--- Excerpted data Enclosed Below ---
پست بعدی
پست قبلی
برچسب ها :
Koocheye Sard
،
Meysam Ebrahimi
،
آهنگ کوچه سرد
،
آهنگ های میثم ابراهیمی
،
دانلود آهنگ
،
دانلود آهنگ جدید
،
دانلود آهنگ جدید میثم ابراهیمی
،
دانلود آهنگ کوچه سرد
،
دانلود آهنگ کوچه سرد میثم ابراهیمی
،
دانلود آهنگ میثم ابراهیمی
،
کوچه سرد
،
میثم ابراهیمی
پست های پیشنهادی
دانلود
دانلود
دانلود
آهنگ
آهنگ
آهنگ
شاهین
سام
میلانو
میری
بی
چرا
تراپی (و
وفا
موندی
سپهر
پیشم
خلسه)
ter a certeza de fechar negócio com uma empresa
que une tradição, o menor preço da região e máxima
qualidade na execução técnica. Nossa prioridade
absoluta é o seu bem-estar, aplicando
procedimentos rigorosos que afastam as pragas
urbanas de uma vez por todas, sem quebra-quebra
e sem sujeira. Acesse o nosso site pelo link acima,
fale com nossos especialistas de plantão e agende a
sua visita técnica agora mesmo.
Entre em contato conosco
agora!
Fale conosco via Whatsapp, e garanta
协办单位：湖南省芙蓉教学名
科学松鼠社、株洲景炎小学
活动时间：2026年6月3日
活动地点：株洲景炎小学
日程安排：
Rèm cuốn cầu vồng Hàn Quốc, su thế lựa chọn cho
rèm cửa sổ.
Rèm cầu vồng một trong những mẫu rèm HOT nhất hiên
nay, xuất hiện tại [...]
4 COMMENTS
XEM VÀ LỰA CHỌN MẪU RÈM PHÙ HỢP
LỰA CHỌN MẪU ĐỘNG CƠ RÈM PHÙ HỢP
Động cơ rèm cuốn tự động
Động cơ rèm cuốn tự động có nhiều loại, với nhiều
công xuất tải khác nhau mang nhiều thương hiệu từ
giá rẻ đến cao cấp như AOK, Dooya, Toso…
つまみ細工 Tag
--- End of Enclosed Excerpted data ---
--- Excerpted data Enclosed Below ---
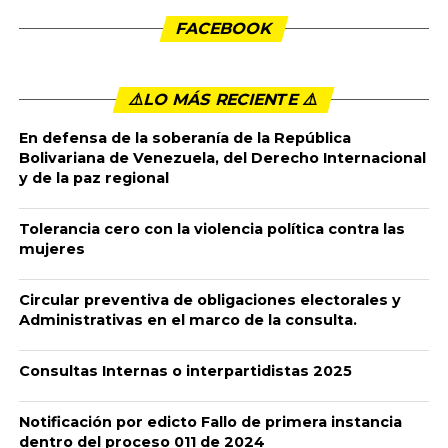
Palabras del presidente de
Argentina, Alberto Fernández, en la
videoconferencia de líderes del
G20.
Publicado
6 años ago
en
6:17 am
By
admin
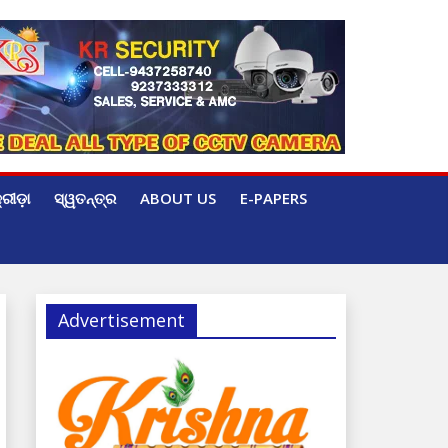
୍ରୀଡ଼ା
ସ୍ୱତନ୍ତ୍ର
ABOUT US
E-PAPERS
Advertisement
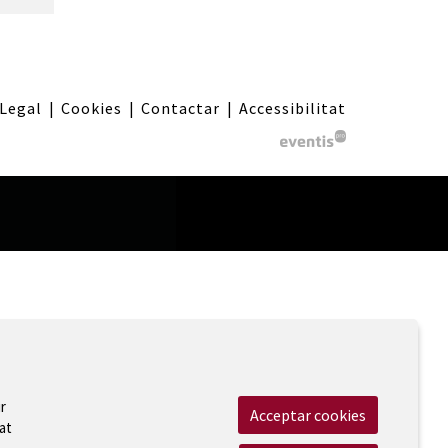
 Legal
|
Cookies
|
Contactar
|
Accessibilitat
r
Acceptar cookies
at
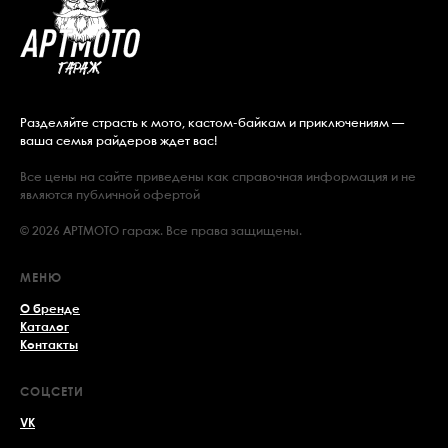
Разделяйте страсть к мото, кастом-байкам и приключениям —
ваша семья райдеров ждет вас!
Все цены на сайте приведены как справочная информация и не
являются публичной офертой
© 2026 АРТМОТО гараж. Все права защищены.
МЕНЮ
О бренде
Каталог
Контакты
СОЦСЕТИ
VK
--- End of Enclosed Excerpted data ---
**The problem**
Pull out every line above that contains the word "nhiều", and list them in their original order.

**Output for this task**
Động cơ rèm cuốn tự động có nhiều loại, với nhiều
công xuất tải khác nhau mang nhiều thương hiệu từ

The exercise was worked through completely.